Anche da questo punto di vista Odissea è un'impresa che segna la storia del cinema: è il primo lungometraggio girato interamente con la tecnologia IMAX in 70 mm.
Perché tanti accettano comunque regole così severe?
Sebbene il metodo di lavoro di Christopher Nolan sia molto più rigoroso di quanto sia consueto a Hollywood, per gli attori lavorare con lui resta un onore immenso.
La storia di Tom Holland dimostra bene come anche le più grandi star possano essere emozionate prima di una produzione firmata Nolan, e come talvolta commettano piccoli errori. Il rispetto verso il regista, però, non diminuisce affatto: anzi, questi retroscena rendono ancora più intrigante l'attesa del film.
Una cosa è ormai certa: Odissea non sarà ricordata soltanto per la sua estetica e per il cast stellare, ma anche per le storie fuori dal comune legate alle riprese, che ne fanno uno dei film più chiacchierati dell'anno.

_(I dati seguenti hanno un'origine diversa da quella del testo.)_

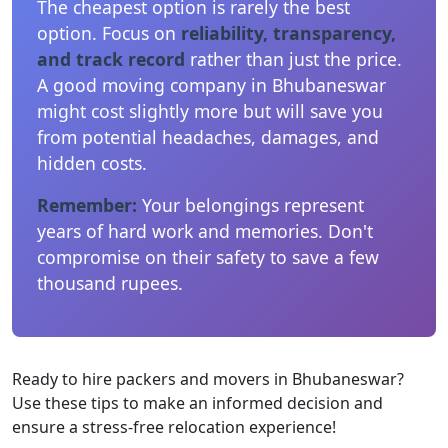
The cheapest option is rarely the best
option. Focus on
reliability, transparency,
and track record
rather than just the price.
A good moving company in Bhubaneswar
might cost slightly more but will save you
from potential headaches, damages, and
hidden costs.
Remember:
Your belongings represent
years of hard work and memories. Don't
compromise on their safety to save a few
thousand rupees.
Ready to hire packers and movers in Bhubaneswar?
Use these tips to make an informed decision and
ensure a stress-free relocation experience!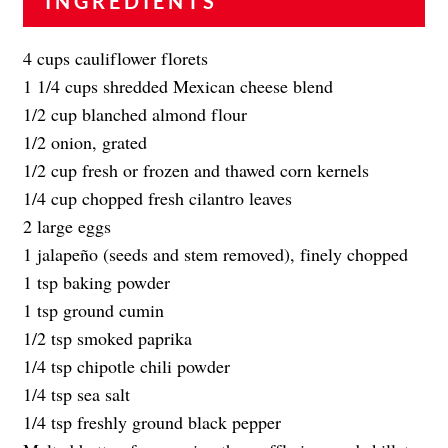
INGREDIENTS
4 cups cauliflower florets
1 1/4 cups shredded Mexican cheese blend
1/2 cup blanched almond flour
1/2 onion, grated
1/2 cup fresh or frozen and thawed corn kernels
1/4 cup chopped fresh cilantro leaves
2 large eggs
1 jalapeño (seeds and stem removed), finely chopped
1 tsp baking powder
1 tsp ground cumin
1/2 tsp smoked paprika
1/4 tsp chipotle chili powder
1/4 tsp sea salt
1/4 tsp freshly ground black pepper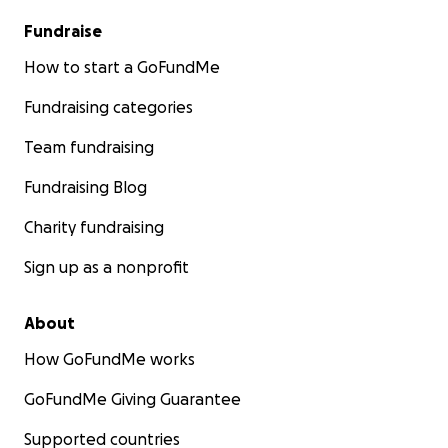
Fundraise
How to start a GoFundMe
Fundraising categories
Team fundraising
Fundraising Blog
Charity fundraising
Sign up as a nonprofit
About
How GoFundMe works
GoFundMe Giving Guarantee
Supported countries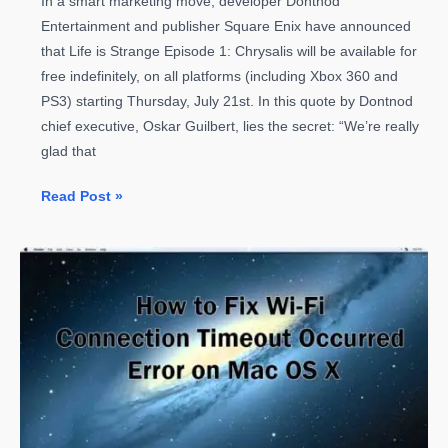
In a smart marketing move, developer Dontnod
Entertainment and publisher Square Enix have announced
that Life is Strange Episode 1: Chrysalis will be available for
free indefinitely, on all platforms (including Xbox 360 and
PS3) starting Thursday, July 21st. In this quote by Dontnod
chief executive, Oskar Guilbert, lies the secret: “We’re really
glad that
Life
Read Post »
is
Strange
Episode
1
is
Free
Forever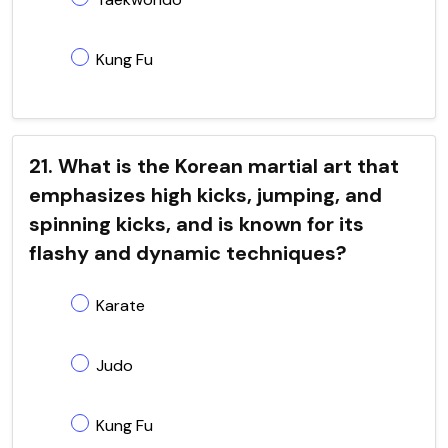
Kung Fu
21. What is the Korean martial art that
emphasizes high kicks, jumping, and
spinning kicks, and is known for its
flashy and dynamic techniques?
Karate
Judo
Kung Fu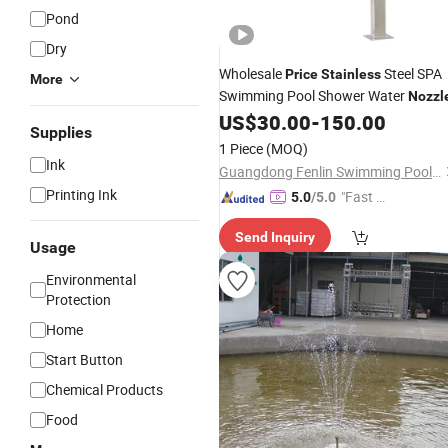
Pond
Dry
Wholesale
Steel SPA
Price
Stainless
More
Swimming Pool Shower Water
Nozzl
US$
30.00
-
150.00
Supplies
1 Piece
(MOQ)
Ink
Guangdong Fenlin Swimming Pool & Sauna Equipment Co., Ltd.
Printing Ink
"Fast Di
5.0
/5.0
spatch"
Send Inquiry
Usage
Environmental
Protection
Home
Start Button
Chemical Products
Food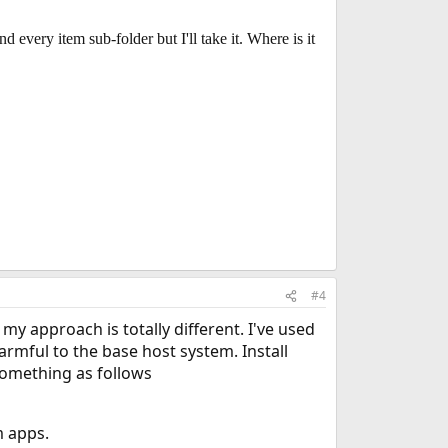
d every item sub-folder but I'll take it. Where is it
#4
my approach is totally different. I've used
rmful to the base host system. Install
 something as follows
m apps.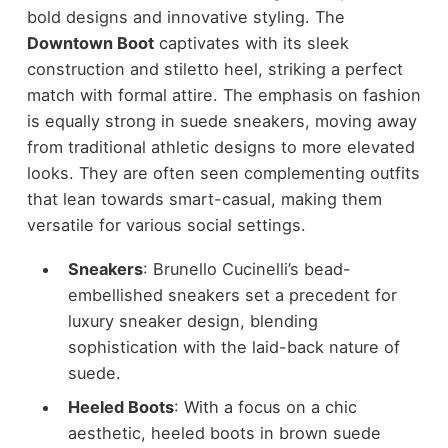
bold designs and innovative styling. The
Downtown Boot
captivates with its sleek
construction and stiletto heel, striking a perfect
match with formal attire. The emphasis on fashion
is equally strong in suede sneakers, moving away
from traditional athletic designs to more elevated
looks. They are often seen complementing outfits
that lean towards smart-casual, making them
versatile for various social settings.
Sneakers
: Brunello Cucinelli’s bead-
embellished sneakers set a precedent for
luxury sneaker design, blending
sophistication with the laid-back nature of
suede.
Heeled Boots
: With a focus on a chic
aesthetic, heeled boots in brown suede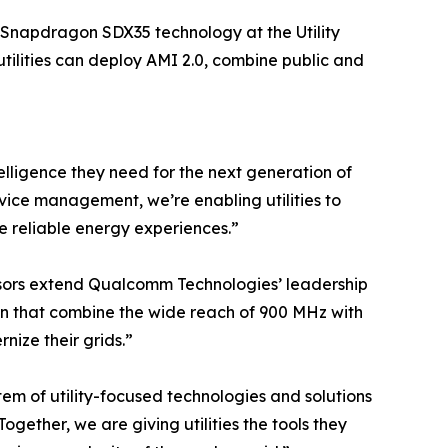
Snapdragon SDX35 technology at the Utility
tilities can deploy AMI 2.0, combine public and
lligence they need for the next generation of
vice management, we’re enabling utilities to
re reliable energy experiences.”
sors extend Qualcomm Technologies’ leadership
ution that combine the wide reach of 900 MHz with
nize their grids.”
tem of utility-focused technologies and solutions
gether, we are giving utilities the tools they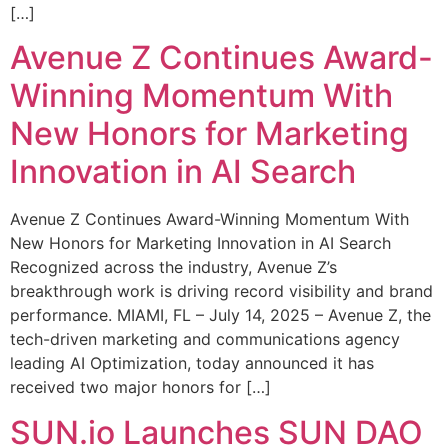
[…]
Avenue Z Continues Award-
Winning Momentum With
New Honors for Marketing
Innovation in AI Search
Avenue Z Continues Award-Winning Momentum With
New Honors for Marketing Innovation in AI Search
Recognized across the industry, Avenue Z’s
breakthrough work is driving record visibility and brand
performance. MIAMI, FL – July 14, 2025 – Avenue Z, the
tech-driven marketing and communications agency
leading AI Optimization, today announced it has
received two major honors for […]
SUN.io Launches SUN DAO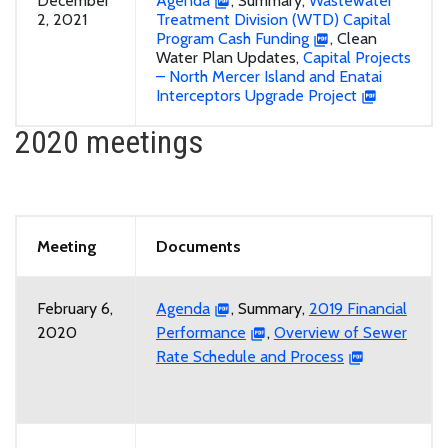
December
Agenda
, Summary,
Wastewater
2, 2021
Treatment Division (WTD) Capital
Program Cash Funding
, Clean
Water Plan Updates,
Capital Projects
– North Mercer Island and Enatai
Interceptors Upgrade Project
2020 meetings
Meeting
Documents
February 6,
Agenda
, Summary,
2019 Financial
2020
Performance
,
Overview of Sewer
Rate Schedule and Process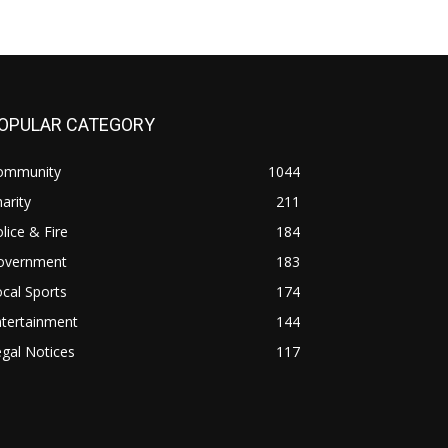
OPULAR CATEGORY
ommunity
1044
arity
211
lice & Fire
184
overnment
183
cal Sports
174
ntertainment
144
gal Notices
117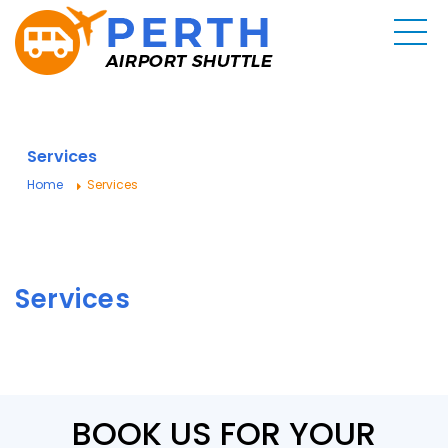
Services
Home
Services
Services
BOOK US FOR YOUR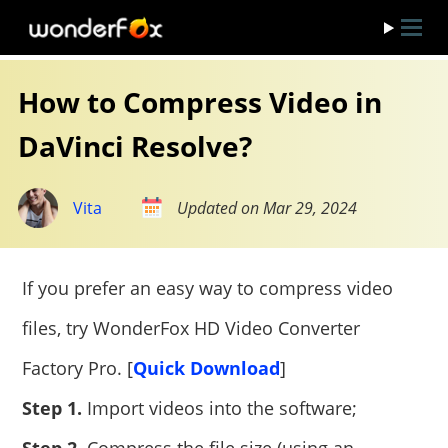
How to Compress Video in
DaVinci Resolve?
Vita
Updated on Mar 29, 2024
If you prefer an easy way to compress video
files, try WonderFox HD Video Converter
Factory Pro. [
Quick Download
]
Step 1.
Import videos into the software;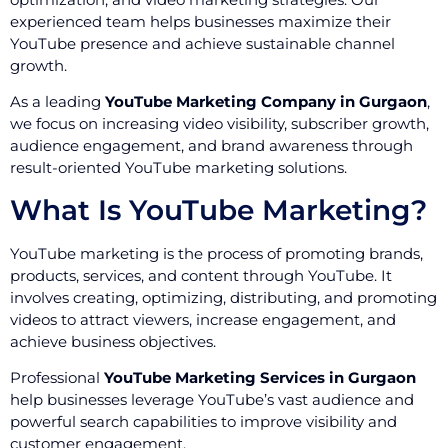
experienced team helps businesses maximize their
YouTube presence and achieve sustainable channel
growth.
As a leading
YouTube Marketing Company in Gurgaon
,
we focus on increasing video visibility, subscriber growth,
audience engagement, and brand awareness through
result-oriented YouTube marketing solutions.
What Is YouTube Marketing?
YouTube marketing is the process of promoting brands,
products, services, and content through YouTube. It
involves creating, optimizing, distributing, and promoting
videos to attract viewers, increase engagement, and
achieve business objectives.
Professional
YouTube Marketing Services in Gurgaon
help businesses leverage YouTube’s vast audience and
powerful search capabilities to improve visibility and
customer engagement.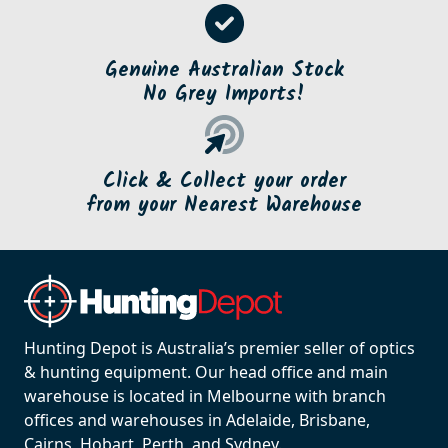
Genuine Australian Stock
No Grey Imports!
Click & Collect your order
from your Nearest Warehouse
Hunting Depot is Australia’s premier seller of optics
& hunting equipment. Our head office and main
warehouse is located in Melbourne with branch
offices and warehouses in Adelaide, Brisbane,
Cairns, Hobart, Perth, and Sydney.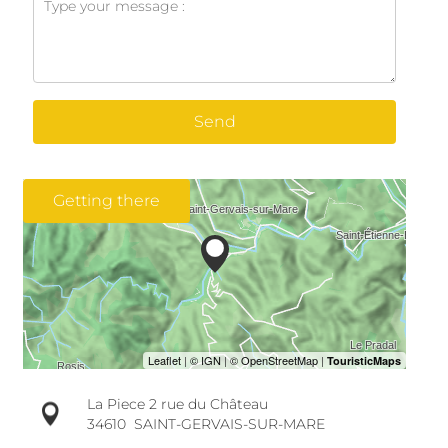
Send
Getting there
La Piece 2 rue du Château
34610
SAINT-GERVAIS-SUR-MARE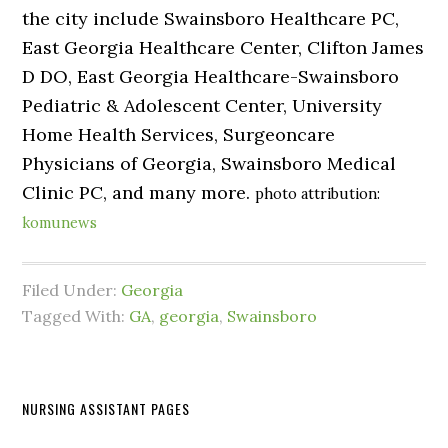
the city include Swainsboro Healthcare PC,
East Georgia Healthcare Center, Clifton James
D DO, East Georgia Healthcare-Swainsboro
Pediatric & Adolescent Center, University
Home Health Services, Surgeoncare
Physicians of Georgia, Swainsboro Medical
Clinic PC, and many more.
photo attribution:
komunews
Filed Under:
Georgia
Tagged With:
GA
,
georgia
,
Swainsboro
NURSING ASSISTANT PAGES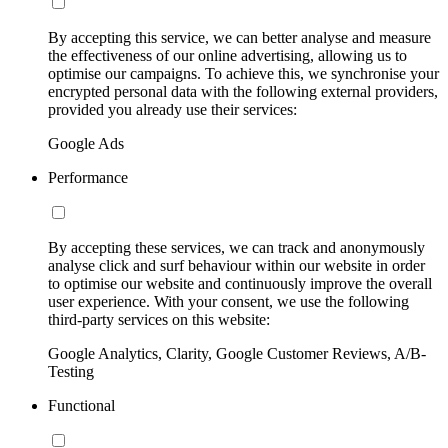
By accepting this service, we can better analyse and measure
the effectiveness of our online advertising, allowing us to
optimise our campaigns. To achieve this, we synchronise your
encrypted personal data with the following external providers,
provided you already use their services:
Google Ads
Performance
By accepting these services, we can track and anonymously
analyse click and surf behaviour within our website in order
to optimise our website and continuously improve the overall
user experience. With your consent, we use the following
third-party services on this website:
Google Analytics, Clarity, Google Customer Reviews, A/B-
Testing
Functional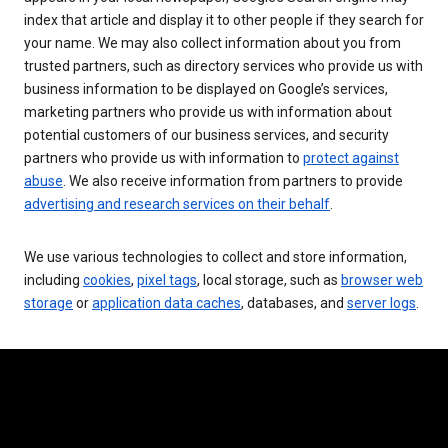
index that article and display it to other people if they search for
your name. We may also collect information about you from
trusted partners, such as directory services who provide us with
business information to be displayed on Google’s services,
marketing partners who provide us with information about
potential customers of our business services, and security
partners who provide us with information to
protect against
abuse
. We also receive information from partners to provide
advertising and research services on their behalf
.
We use various technologies to collect and store information,
including
cookies
,
pixel tags
, local storage, such as
browser web
storage
or
application data caches
, databases, and
server logs
.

Che ruolo interpreta Tom Holland in Odissea?
Tom Holland interpreta Telemaco, il figlio di Odisseo e Penelope. È stato proprio durante la preparazione a questo ruolo che ha potuto portare a casa la sceneggiatura.
Perché Nolan stampa le sceneggiature su carta rossa?
Le pagine vengono stampate con inchiostro nero su carta rosso acceso per rendere quasi impossibile fotocopiarle o riprodurle senza autorizzazione, così da mantenere la trama segreta fino all'uscita.
Perché Tom Holland ha potuto tenere la sceneggiatura?
A causa della dislessia aveva bisogno di più tempo per leggere il copione, così Nolan ha fatto un'eccezione. Holland lo ha poi letto a casa insieme a Zendaya, che allora non era ancora ufficialmente nel cast.
Cosa rende Odissea speciale dal punto di vista tecnico?
È il primo lungometraggio girato interamente con la tecnologia IMAX in 70 mm, un traguardo che segna la storia del cinema.